In looking at ways to bring financial services to the more than two billion people outside formal financial systems, often the focus has been on piecemeal efforts to improve specific elements such as product design, pricing, delivery, banking regulation, or consumer protection.
In short, digital capabilities finally can allow us to reconsider what financial systems should look like, what incentives and revenue options for service providers are now possible, and how services can be delivered at just a fraction of the cost. The Gates Foundation and McKinsey considered developments in developed countries as well as developing country markets to best assess the latest trends and they concluded that a combination of improved efficiencies, increased capacity utilization, and digital innovations could boost the reach and appeal of payment services to low-income markets.
The report, Fighting Poverty, Profitably, estimates that encouraging the use of mobile money and other direct electronic account activities could slash transaction costs at service providers in developing countries by as much as 90 percent. Even in mature, developed markets, the shift to paperless services and less manually-intensive account support has the potential to trim operating costs by 20-50 percent.

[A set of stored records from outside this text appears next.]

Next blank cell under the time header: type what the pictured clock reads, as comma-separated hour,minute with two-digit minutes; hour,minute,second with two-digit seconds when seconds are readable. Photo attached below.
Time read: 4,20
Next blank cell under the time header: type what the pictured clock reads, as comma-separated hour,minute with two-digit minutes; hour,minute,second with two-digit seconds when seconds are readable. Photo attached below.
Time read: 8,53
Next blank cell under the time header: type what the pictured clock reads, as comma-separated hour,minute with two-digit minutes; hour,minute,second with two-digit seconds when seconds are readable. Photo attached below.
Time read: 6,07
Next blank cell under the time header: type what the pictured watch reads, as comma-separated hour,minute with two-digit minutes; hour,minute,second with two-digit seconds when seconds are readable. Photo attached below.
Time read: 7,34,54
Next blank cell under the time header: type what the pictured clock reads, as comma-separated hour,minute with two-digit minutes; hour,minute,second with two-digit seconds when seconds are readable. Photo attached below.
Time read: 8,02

By lowering costs and improving margins, financial institutions can reach the threshold of finally providing a suite of financial products and services to the vast market of unbanked, low-income customers who make frequent but low-value transactions. Success in these areas will encourage greater coordination across the sector and spur the kind of investment needed to drive growth across the market. The emergence of mobile money technologies – utilizing cell phones and their networks – and mobile phone credit card readers has created tremendous potential in both cutting costs and also introducing services to those who have traditionally been too far from bricks and mortar institutions or who simply could not afford their services.
“By moving the poor away from cash, it allows them a more affordable and secure way to spend and transfer money,” said Jason Lamb, deputy director on the Financial Services for the Poor team at the Bill and Melinda Gates Foundation. “And because digital transactions can reduce costs to financial providers by up to 90 percent, it becomes an attractive business proposition.”
The Gates Foundation and McKinsey report stresses that however these elements might be applied to remake financial systems in the developing world, the ultimate goals should be to ensure that consumers trust the system, can access it readily, and have the opportunities to use it for not just deposits but also for payments, loans, and insurance. Additionally, financial service providers must look beyond account-based fees and charges to consider related activities that can generate new revenue streams, bolstering their margins and making the push into the lower-income markets financially feasible.
All these elements are brought together under what the Gates Foundation and McKinsey call the “ACTA framework” for financial services, with the acronym referring to Account activities, Cash-in-cash-out services, Transactions (paperless, direct transfers), and Adjacencies (related revenue-generating streams). Successfully overhauling a financial system to broaden its reach to the lower income customers, according to gates and McKinsey, requires that all stakeholders consider how their existing financial system might benefit from improvements and innovations – particularly through the promotion of digital payments and transfers – across all four elements of the ACTA framework. Some countries, such as Kenya, are leading the way in adoption of new technologies to expand the reach of financial services, but they might still need to do more to yield savings and new revenues from existing systems as well.
One of the strongest messages from the new report is that the advent of digital payments technologies have given the financial sector the tools to consider new ways of raising revenue in developing country markets that could be two to five times greater than those from traditional financial services, reducing one of the key economic barriers that have prevented nearly 2.5 billion people from having access to financial services taken for granted by everyone else.